Portsmouth rarely finds itself listed as one of the country’s architectural leaders, but the city has won a fan in designer and television presenter Kevin McCloud. He called Portsmouth’s architecture of towering concrete council offices and postwar pedestrianised shopping areas “beautiful” and “heroic” and even put the city on par with the grandeur of Georgian Edinburgh.
McCloud is campaigning, with the support of English heritage, to get the modernist centre of the city, which had to be rebuilt after severe damage during the Second World War, protected.

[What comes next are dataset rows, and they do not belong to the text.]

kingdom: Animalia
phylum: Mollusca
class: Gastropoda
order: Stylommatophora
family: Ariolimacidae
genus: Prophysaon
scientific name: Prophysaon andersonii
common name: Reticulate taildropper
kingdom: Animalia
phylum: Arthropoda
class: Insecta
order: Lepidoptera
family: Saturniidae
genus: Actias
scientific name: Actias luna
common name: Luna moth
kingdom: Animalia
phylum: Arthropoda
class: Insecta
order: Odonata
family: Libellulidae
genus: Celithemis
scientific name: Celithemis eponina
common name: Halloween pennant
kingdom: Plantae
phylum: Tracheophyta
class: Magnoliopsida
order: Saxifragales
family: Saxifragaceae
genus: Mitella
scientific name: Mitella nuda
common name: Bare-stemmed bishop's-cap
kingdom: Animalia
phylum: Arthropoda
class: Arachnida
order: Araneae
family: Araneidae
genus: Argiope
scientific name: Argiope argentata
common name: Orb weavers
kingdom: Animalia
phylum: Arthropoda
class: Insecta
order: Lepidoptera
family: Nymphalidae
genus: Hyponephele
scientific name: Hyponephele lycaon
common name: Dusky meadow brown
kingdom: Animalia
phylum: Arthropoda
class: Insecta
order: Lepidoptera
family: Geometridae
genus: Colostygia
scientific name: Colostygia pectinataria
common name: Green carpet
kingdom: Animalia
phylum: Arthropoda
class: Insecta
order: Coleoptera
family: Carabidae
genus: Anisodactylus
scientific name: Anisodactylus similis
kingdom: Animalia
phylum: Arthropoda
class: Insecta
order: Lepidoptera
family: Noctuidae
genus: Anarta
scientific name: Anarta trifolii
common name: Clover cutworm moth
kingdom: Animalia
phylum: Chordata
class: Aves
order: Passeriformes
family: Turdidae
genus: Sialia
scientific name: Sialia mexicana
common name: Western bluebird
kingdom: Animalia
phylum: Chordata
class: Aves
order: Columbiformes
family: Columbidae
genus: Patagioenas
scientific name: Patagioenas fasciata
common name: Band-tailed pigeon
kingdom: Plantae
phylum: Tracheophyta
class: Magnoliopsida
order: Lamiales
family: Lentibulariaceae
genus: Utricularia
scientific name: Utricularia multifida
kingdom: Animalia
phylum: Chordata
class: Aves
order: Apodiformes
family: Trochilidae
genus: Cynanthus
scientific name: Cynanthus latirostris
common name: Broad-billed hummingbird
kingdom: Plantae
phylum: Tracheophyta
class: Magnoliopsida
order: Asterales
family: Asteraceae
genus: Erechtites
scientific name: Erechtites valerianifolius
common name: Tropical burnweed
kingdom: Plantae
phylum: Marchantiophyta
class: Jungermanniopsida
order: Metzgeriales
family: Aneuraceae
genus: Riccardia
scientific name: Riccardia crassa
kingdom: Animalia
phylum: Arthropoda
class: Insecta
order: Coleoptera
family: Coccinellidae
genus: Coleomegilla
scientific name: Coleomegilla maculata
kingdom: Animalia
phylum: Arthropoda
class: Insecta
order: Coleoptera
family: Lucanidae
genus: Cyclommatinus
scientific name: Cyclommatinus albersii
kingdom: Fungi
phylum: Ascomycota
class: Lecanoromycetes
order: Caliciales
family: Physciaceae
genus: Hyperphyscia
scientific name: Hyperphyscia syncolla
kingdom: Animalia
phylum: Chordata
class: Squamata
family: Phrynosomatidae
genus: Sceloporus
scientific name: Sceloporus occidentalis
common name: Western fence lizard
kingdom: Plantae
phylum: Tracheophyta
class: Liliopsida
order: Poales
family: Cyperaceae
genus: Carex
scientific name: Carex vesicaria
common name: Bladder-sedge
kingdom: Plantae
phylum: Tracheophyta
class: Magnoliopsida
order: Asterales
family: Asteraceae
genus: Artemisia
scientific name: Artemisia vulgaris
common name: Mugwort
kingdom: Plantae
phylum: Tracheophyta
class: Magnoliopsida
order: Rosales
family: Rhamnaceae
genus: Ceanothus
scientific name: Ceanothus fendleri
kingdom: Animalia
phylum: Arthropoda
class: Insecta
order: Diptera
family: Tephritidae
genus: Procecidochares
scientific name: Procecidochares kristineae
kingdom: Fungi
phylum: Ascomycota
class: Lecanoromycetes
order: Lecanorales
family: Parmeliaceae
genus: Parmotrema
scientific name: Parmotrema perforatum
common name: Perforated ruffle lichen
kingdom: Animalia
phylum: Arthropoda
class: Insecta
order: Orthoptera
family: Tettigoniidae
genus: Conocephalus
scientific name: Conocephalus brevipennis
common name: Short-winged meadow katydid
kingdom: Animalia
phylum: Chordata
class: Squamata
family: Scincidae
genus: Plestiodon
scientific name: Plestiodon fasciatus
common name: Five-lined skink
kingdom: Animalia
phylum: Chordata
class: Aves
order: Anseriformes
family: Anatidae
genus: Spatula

Postwar Plymouth has been compared to medieval York or Georgian Bath, and it is hoped that the entire centre of the city will become a designated conservation area.
Plymouth was a major British port and Naval base which made it a prime target for German Bombers in the Second World War. It is the only British city that has been almost entirely rebuilt.
Sir Patrick Abercrombie drew up the plans for the city, and several banks, churches and department stores were built using his plan. They are seen by many as great examples of 1950 architecture.
But the bid is not without its objectors; even Plymouth City Council has written off the Civic Centre as “cheap and nasty”.
Mr. McCloud, however, believes that the unloved civic centre was “heroic” and paralleled to the UN headquarters in New York.
“The centre of the city really is high quality and beautiful, it is carved stone, it is proper work. It also dates from a time from which we don’t have much. It rare that you get, out of something as devastating as the wholesale bombing of a city centre, the hand of genius.”